* [TASK INSTRUCTIONS]:
For the records below, copy exactly the span that begins at the line containing "right knee: (129, 370)" and stops after the line containing "right elbow: (841, 355)", minus any pictures.

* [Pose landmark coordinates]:
=== Section Start ===
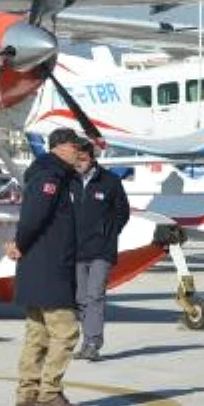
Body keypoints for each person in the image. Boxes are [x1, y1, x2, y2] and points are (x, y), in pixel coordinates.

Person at [7, 127, 83, 406]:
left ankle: (27, 395)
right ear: (60, 146)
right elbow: (33, 217)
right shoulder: (51, 176)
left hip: (39, 267)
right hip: (49, 266)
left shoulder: (53, 174)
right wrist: (19, 243)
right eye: (75, 146)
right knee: (66, 332)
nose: (79, 151)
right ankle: (49, 393)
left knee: (38, 334)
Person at [71, 139, 131, 362]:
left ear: (92, 158)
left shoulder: (110, 182)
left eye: (83, 159)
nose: (79, 163)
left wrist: (109, 233)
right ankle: (86, 341)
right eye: (76, 159)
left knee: (95, 296)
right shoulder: (70, 181)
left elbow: (122, 212)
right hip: (76, 250)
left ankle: (93, 343)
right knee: (80, 298)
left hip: (101, 251)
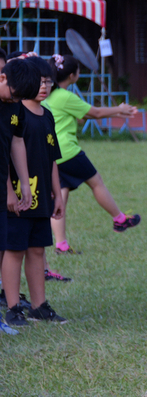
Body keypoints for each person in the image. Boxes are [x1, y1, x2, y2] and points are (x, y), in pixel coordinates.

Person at [44, 54, 140, 255]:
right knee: (96, 182)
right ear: (72, 75)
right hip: (68, 152)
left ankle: (61, 245)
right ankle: (119, 219)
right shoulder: (65, 96)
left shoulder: (48, 96)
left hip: (52, 154)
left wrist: (120, 113)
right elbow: (95, 113)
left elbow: (86, 114)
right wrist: (120, 108)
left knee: (61, 197)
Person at [2, 56, 67, 327]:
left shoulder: (46, 115)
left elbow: (51, 157)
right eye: (39, 82)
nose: (43, 86)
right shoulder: (15, 109)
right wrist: (14, 190)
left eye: (47, 81)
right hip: (16, 196)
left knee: (37, 249)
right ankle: (13, 306)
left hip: (37, 194)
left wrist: (56, 192)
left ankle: (39, 306)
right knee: (14, 249)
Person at [0, 58, 40, 334]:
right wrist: (8, 192)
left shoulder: (14, 105)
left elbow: (16, 141)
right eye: (14, 94)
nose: (15, 101)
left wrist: (24, 185)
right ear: (2, 78)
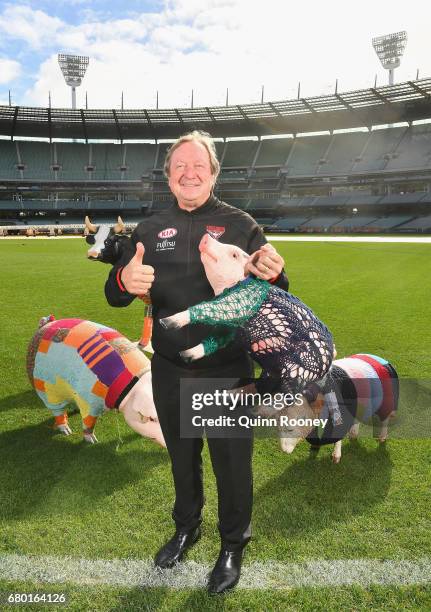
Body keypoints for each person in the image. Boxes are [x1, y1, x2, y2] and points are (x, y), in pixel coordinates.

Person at [104, 131, 289, 594]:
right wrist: (125, 278)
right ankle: (187, 528)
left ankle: (232, 545)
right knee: (182, 460)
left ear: (213, 173)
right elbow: (114, 292)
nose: (189, 173)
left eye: (198, 165)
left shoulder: (240, 224)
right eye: (180, 166)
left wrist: (275, 271)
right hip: (168, 368)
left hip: (225, 370)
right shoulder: (148, 229)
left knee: (231, 464)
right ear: (169, 177)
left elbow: (277, 291)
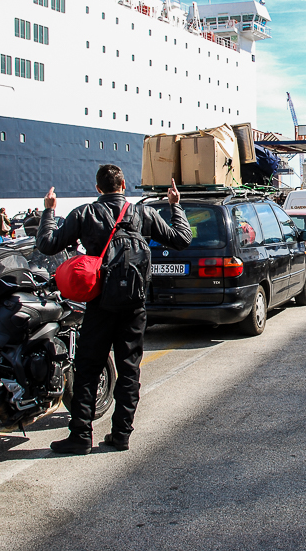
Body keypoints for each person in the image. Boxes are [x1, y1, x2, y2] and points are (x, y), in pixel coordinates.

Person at [37, 165, 191, 454]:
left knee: (87, 369)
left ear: (98, 189)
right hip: (134, 304)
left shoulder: (85, 213)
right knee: (129, 370)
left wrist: (49, 211)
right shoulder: (141, 213)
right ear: (123, 185)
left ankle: (81, 436)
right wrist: (175, 206)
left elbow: (48, 244)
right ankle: (121, 435)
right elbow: (182, 239)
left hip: (99, 303)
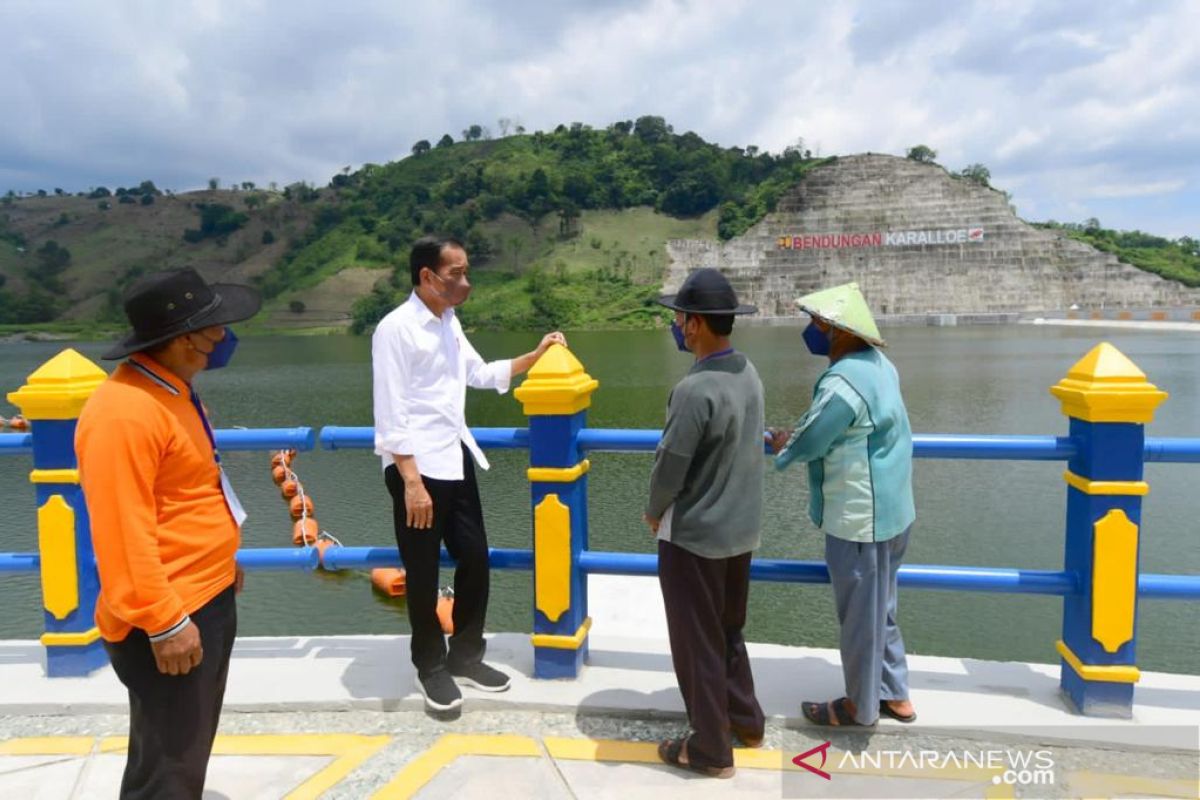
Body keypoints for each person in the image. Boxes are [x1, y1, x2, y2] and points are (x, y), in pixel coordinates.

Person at [75, 267, 261, 798]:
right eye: (214, 327)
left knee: (182, 748)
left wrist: (224, 562)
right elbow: (119, 530)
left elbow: (189, 491)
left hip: (205, 593)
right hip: (171, 614)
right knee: (170, 767)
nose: (223, 337)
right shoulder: (125, 413)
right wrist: (162, 622)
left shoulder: (173, 390)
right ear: (184, 340)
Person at [372, 236, 566, 713]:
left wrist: (535, 356)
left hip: (454, 459)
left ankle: (465, 655)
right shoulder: (395, 329)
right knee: (421, 573)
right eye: (455, 273)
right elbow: (391, 411)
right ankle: (430, 667)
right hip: (415, 469)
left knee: (475, 557)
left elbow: (478, 373)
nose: (465, 282)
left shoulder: (448, 322)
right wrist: (412, 482)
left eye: (464, 272)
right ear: (426, 277)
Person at [771, 282, 917, 727]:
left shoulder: (843, 381)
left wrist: (783, 445)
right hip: (893, 513)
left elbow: (813, 438)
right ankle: (895, 694)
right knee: (881, 608)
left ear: (837, 331)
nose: (810, 331)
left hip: (860, 519)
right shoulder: (879, 365)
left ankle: (859, 707)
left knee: (859, 618)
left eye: (816, 323)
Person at [644, 268, 767, 779]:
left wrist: (654, 511)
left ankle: (711, 748)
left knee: (696, 642)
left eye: (677, 318)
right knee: (727, 631)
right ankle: (745, 719)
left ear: (694, 325)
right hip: (740, 532)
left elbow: (671, 465)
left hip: (695, 537)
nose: (675, 326)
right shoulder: (747, 371)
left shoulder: (695, 390)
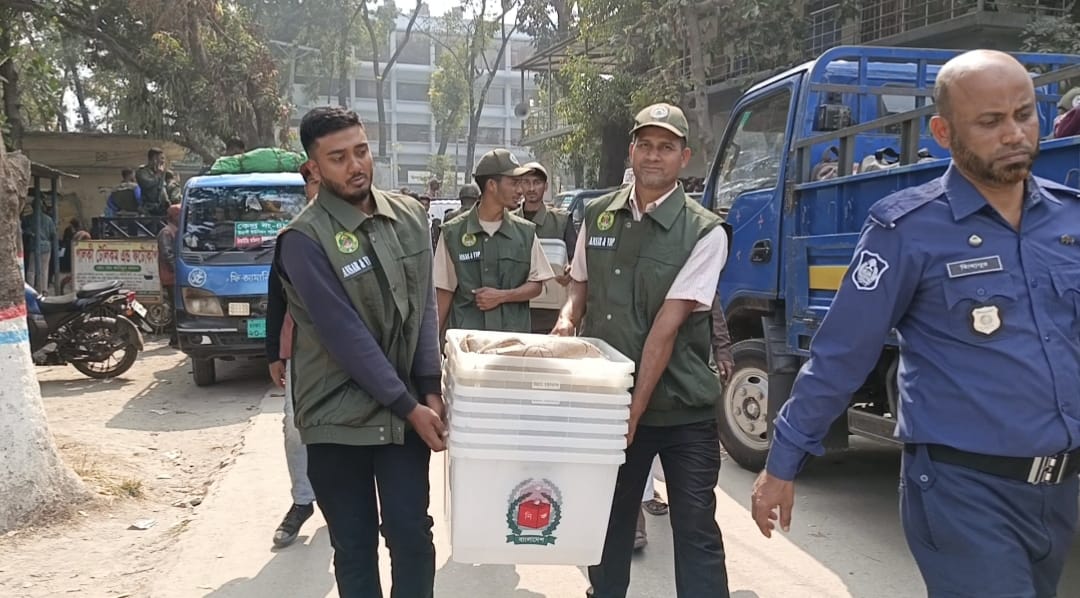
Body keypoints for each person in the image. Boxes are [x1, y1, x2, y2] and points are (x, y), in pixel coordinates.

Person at [751, 50, 1080, 598]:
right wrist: (782, 463)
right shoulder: (907, 229)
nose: (1014, 134)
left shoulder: (1071, 218)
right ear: (943, 133)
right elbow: (841, 355)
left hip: (1058, 491)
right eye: (990, 121)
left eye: (1024, 114)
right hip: (964, 492)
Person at [554, 102, 730, 598]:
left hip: (682, 412)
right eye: (645, 145)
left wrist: (633, 413)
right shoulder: (598, 215)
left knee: (695, 529)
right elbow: (580, 284)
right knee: (609, 523)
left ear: (684, 158)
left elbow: (666, 329)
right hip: (608, 403)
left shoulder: (705, 231)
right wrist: (567, 319)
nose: (654, 156)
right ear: (631, 151)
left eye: (666, 147)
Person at [275, 106, 445, 597]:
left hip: (403, 415)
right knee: (354, 547)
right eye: (338, 158)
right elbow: (344, 336)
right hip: (336, 419)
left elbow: (423, 308)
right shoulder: (303, 240)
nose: (355, 166)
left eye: (361, 151)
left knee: (412, 536)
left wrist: (430, 386)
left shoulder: (409, 216)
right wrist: (410, 406)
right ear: (313, 168)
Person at [638, 295, 735, 548]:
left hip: (682, 379)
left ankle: (649, 498)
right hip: (629, 364)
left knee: (694, 512)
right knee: (626, 467)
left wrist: (722, 347)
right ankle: (635, 518)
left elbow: (710, 299)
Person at [435, 149, 555, 335]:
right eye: (514, 183)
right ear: (492, 185)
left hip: (512, 341)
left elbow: (537, 285)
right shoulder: (453, 233)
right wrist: (433, 343)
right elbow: (444, 292)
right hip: (467, 342)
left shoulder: (525, 233)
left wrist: (503, 296)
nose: (520, 190)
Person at [265, 161, 321, 548]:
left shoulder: (360, 235)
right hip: (302, 350)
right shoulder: (291, 238)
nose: (318, 188)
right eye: (312, 182)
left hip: (355, 352)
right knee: (295, 427)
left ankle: (344, 501)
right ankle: (302, 501)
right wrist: (274, 353)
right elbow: (276, 299)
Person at [513, 161, 577, 333]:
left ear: (546, 186)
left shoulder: (562, 221)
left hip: (551, 310)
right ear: (520, 185)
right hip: (516, 308)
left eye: (537, 182)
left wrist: (570, 271)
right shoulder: (509, 221)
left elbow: (575, 258)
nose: (531, 188)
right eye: (526, 182)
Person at [157, 205, 180, 347]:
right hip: (172, 277)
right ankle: (175, 339)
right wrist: (178, 271)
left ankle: (176, 338)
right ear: (173, 217)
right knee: (176, 308)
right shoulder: (166, 232)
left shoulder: (176, 230)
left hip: (175, 276)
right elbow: (167, 254)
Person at [136, 148, 169, 216]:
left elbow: (162, 188)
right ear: (154, 159)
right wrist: (157, 175)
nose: (163, 161)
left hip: (162, 209)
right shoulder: (142, 172)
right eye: (161, 158)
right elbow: (146, 185)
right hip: (148, 209)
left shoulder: (161, 172)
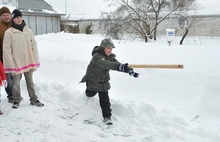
=== Section End ===
* [EXERCISE RESPONSE]:
right knee: (129, 370)
left wrist: (49, 211)
right shoulder: (141, 213)
right ear: (123, 185)
left ankle: (81, 436)
right wrist: (175, 206)
left elbow: (48, 244)
right ankle: (121, 435)
right elbow: (182, 239)
left hip: (99, 303)
Body keypoints for each person in the image. Boxes are [x1, y1, x2, y2] and points are (x, y), in pixel coordinates.

Person at [75, 267, 261, 798]:
right eye: (214, 327)
left knee: (182, 748)
left wrist: (224, 562)
right elbow: (119, 530)
left elbow: (189, 491)
left hip: (205, 593)
right hip: (171, 614)
right knee: (170, 767)
nose: (223, 337)
right shoulder: (125, 413)
right wrist: (162, 622)
left shoulder: (173, 390)
right ear: (184, 340)
Person at [372, 236, 566, 713]:
left wrist: (535, 356)
left hip: (454, 459)
left ankle: (465, 655)
right shoulder: (395, 329)
right knee: (421, 573)
right eye: (455, 273)
right elbow: (391, 411)
right ankle: (430, 667)
right hip: (415, 469)
left knee: (475, 557)
left elbow: (478, 373)
nose: (465, 282)
left shoulder: (448, 322)
right wrist: (412, 482)
left eye: (464, 272)
right ear: (426, 277)
Person at [771, 282, 917, 727]:
left shoulder: (843, 381)
left wrist: (783, 445)
right hip: (893, 513)
left elbow: (813, 438)
right ankle: (895, 694)
right knee: (881, 608)
left ear: (837, 331)
nose: (810, 331)
left hip: (860, 519)
right shoulder: (879, 365)
left ankle: (859, 707)
left knee: (859, 618)
left eye: (816, 323)
Person at [644, 268, 767, 779]:
left wrist: (654, 511)
left ankle: (711, 748)
left knee: (696, 642)
left eye: (677, 318)
right knee: (727, 631)
right ankle: (745, 719)
left ear: (694, 325)
right hip: (740, 532)
left elbow: (671, 465)
left hip: (695, 537)
nose: (675, 326)
right shoulder: (747, 371)
left shoulder: (695, 390)
Body keypoints for each person in the image. Boxes are [x1, y1, x2, y2] and points are (x, y), in pixel coordinates.

Person at [751, 50, 1080, 598]:
right wrist: (782, 463)
right shoulder: (907, 229)
nose: (1014, 134)
left shoulder: (1071, 218)
right ear: (943, 133)
right elbow: (841, 355)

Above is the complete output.